Nous sommes au printemps, un début d'après-midi ensoleillé. Une patrouille de police est dépêchée aux abords d'un pont lausannois. Là, une personne semble avoir des desseins funestes, elle est en crise suicidaire. L'histoire se finit «bien», car l'individu n'est pas passé à l'acte. On aurait pu ne pas l'évoquer, pas de fait divers à l'horizon, pas d'actualité.
watson a décidé de s'intéresser à cet événement passé sous les radars. Les tentatives de suicide. Comment en parler pour plus de prévention? Nous nous sommes entretenus avec l'association stop suicide et la police de Lausanne. Exceptionnellement, la police a accepté de nous faire rencontrer l'agente qui est intervenue sur les lieux.
C'est un exercice délicat: parler d'une intervention ayant trait à une tentative de suicide, sans évoquer la méthode, ni les détails des échanges entre les agents présents sur les lieux et la personne concernée. Sans oublier l'anonymisation des données. «L'enjeu pour nous, c'est que la personne ne puisse pas se reconnaître», explique Alexia Hagenlocher, porte-parole de la police lausannoise. Quant à la policière qui est intervenue, elle souhaite également rester anonyme pour ne pas attirer l'attention sur sa personne et ne pas «glorifier» en quelque sorte son acte.
Pourquoi tant de prudence? D'abord parce que l'évocation des suicides par les médias provoque deux effets antagonistes, un effet incitatif et un effet préventif. En effet, selon l'association Stop Suicide, informer sur les méthodes présente le risque d'influencer le passage à l'acte.
Revenons à la policière, dont l'intervention a été salvatrice. Elle était alors au poste lorsque la centrale a appelé sa patrouille. «Ce sont les passants qui nous ont averti», explique-t-elle, «on nous dit que la personne était en sécurité auprès des passants.
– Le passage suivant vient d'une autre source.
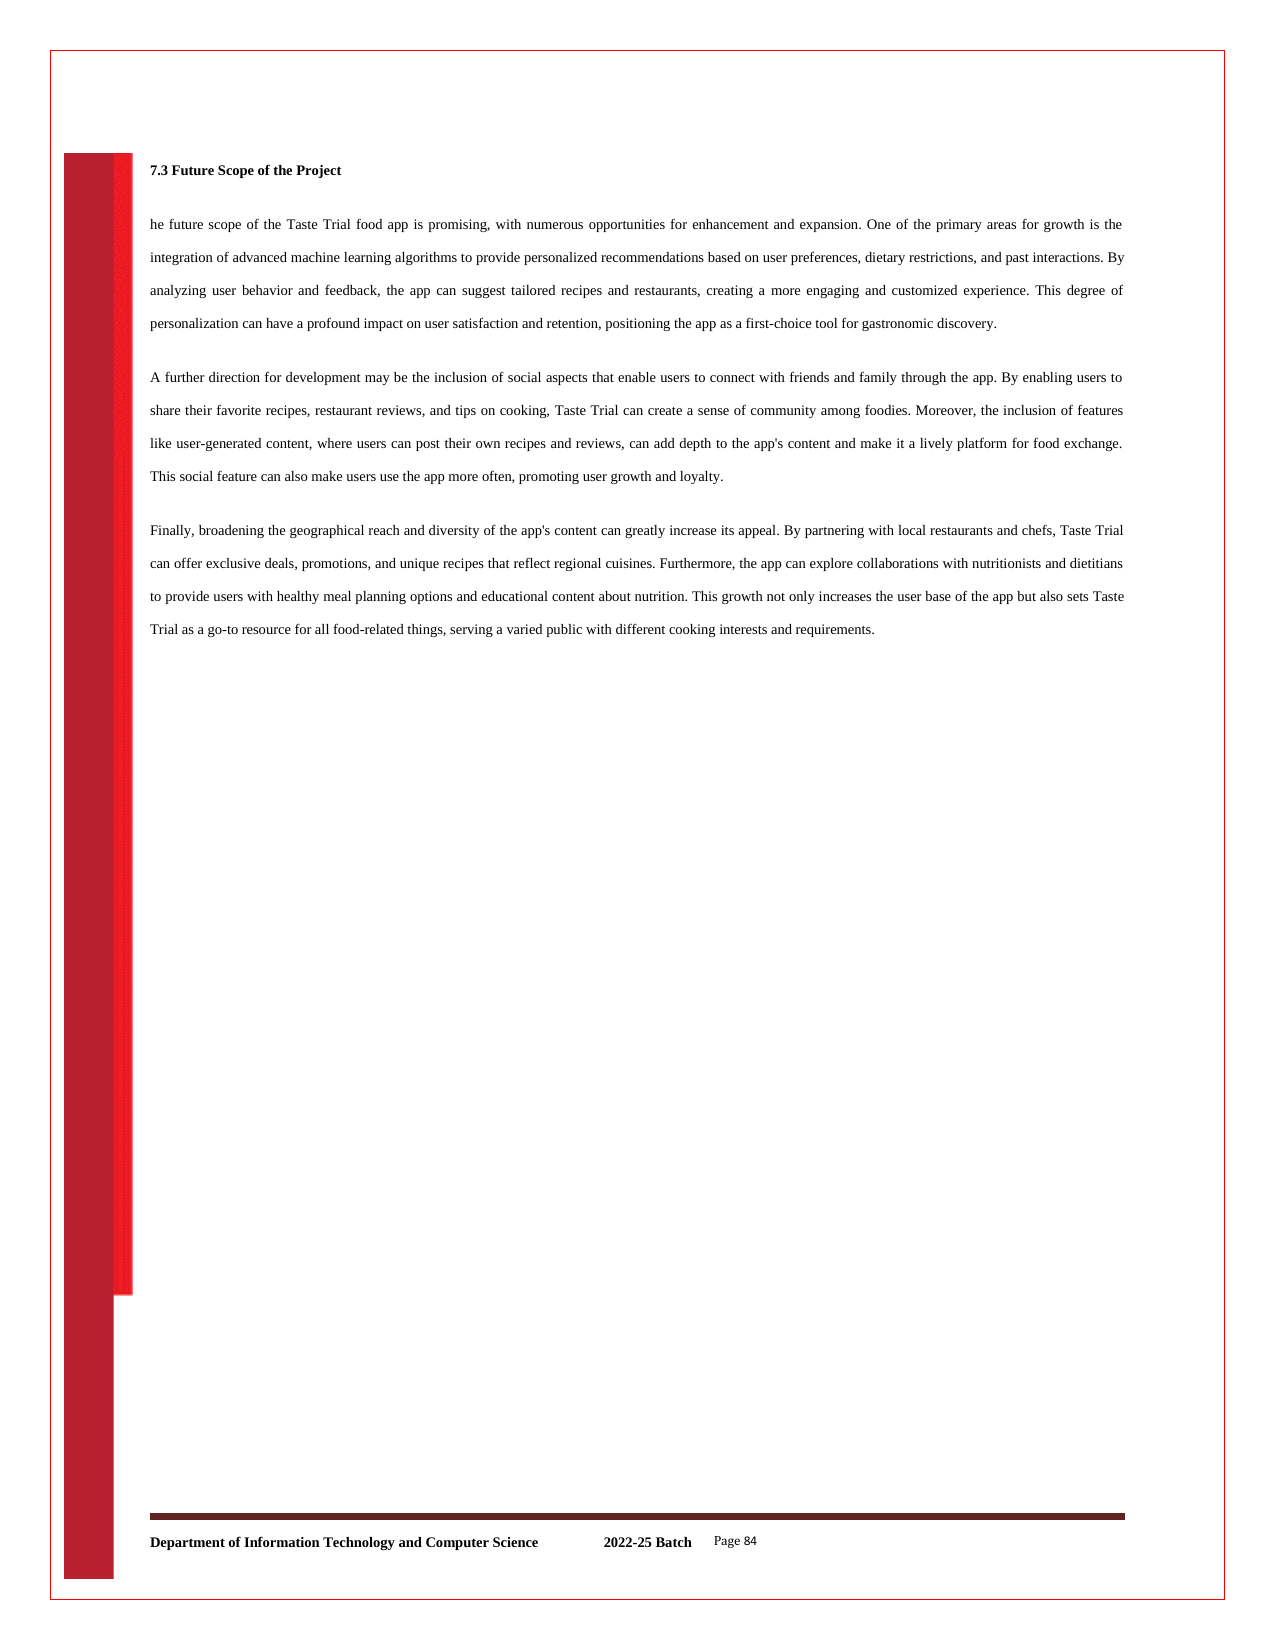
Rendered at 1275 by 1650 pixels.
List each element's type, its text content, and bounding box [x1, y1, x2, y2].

text A further direction for development may be the inclusion of social aspects that enable users to connect with friends and family through the app. By enabling users to share their favorite recipes, restaurant reviews, and tips on cooking, Taste Trial can create a sense of community among foodies. Moreover, the inclusion of features like user-generated content, where users can post their own recipes and reviews, can add depth to the app's content and make it a lively platform for food exchange. This social feature can also make users use the app more often, promoting user growth and loyalty. [150, 357, 1125, 484]
text he future scope of the Taste Trial food app is promising, with numerous opportunities for enhancement and expansion. One of the primary areas for growth is the integration of advanced machine learning algorithms to provide personalized recommendations based on user preferences, dietary restrictions, and past interactions. By analyzing user behavior and feedback, the app can suggest tailored recipes and restaurants, creating a more engaging and customized experience. This degree of personalization can have a profound impact on user satisfaction and retention, positioning the app as a first-choice tool for gastronomic discovery. [150, 204, 1125, 332]
text 7.3 Future Scope of the Project [150, 150, 1125, 179]
picture [64, 153, 133, 1579]
text Finally, broadening the geographical reach and diversity of the app's content can greatly increase its appeal. By partnering with local restaurants and chefs, Taste Trial can offer exclusive deals, promotions, and unique recipes that reflect regional cuisines. Furthermore, the app can explore collaborations with nutritionists and dietitians to provide users with healthy meal planning options and educational content about nutrition. This growth not only increases the user base of the app but also sets Taste Trial as a go-to resource for all food-related things, serving a varied public with different cooking interests and requirements. [150, 510, 1125, 637]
Lorsqu'on est arrivé, on a vu que ce n'était pas le cas, que le danger était réel et la situation pouvait basculer à tout moment». L'agente nous explique qu'elle et son partenaire ont décidé rapidement qui parlerait à la personne en crise suicidaire. Se sentant «à l'aise», elle s'est alors proposée.
Pour l'association Stop Suicide, les premiers échanges sont primordiaux. «On croit qu'on ne peut rien faire dans ce type de situation, mais les petites choses peuvent tout changer», explique Léonore Dupanloup. Imaginons que vous tombiez sur une personne au comportement «particulier», elle semble ruminer, fait des allers-retours. Selon Stop Suicide, vous pouvez lui adresser la parole, lui dire bonjour, lui demander l'heure, car ces interactions peuvent couper le fil de ses pensées et créer un lien.
Lors d'une intervention d'urgence, la responsable de la communication ajoute que l'on peut aussi poser des questions se rapportant au quotidien pour essayer de faire sortir la personne de sa rumination suicidaire.
Dans le cas lausannois, la policière formée à la communication d'urgence ne détaille pas sa conversation, mais confirme qu'elle a abordé des sujets pouvant «ramener la personne à la réalité».
Dans le cas lausannois du mois de mars, après environ une heure de discussion, la personne en détresse psychologique a accepté de revenir sur le trottoir, au grand soulagement des policiers. L'agente se souvient:
La police ne souhaite pas détailler les moyens engagés durant l'événement, comme le nombre de patrouilles ou les policiers en civil, mais elle explique que pour «ne pas stresser la personne», les véhicules de secours ne mettent pas en fonction leurs sirènes et que les éventuelles patrouilles supplémentaires restent «discrètes».
Quant à la prise en charge suite à l'incident, les forces de l'ordre indiquent que c'est au cas par cas. Les personnes ne sont pas systématiquement transférées au Chuv, par exemple. Dans le cas lausannois, après une discussion autour d'un café en compagnie de la policière, elle a été acheminée en milieu hospitalier.
L'agente aurait pu demander, par la suite, un entretien auprès de la cellule débriefing, mais elle nous précise qu'elle n'en a pas eu besoin. Si ce n'est pas la première fois qu'elle est confrontée à ce type d'événement, les conditions, ici, étaient inédites. «J'ai créé un lien fort avec cette personne, mais cela reste professionnel. Elle connaît mon prénom, mais cela s'arrête là. Elle nous a remercié de notre présence», conclut la policière se disant soulagée par l'issue de l'intervention.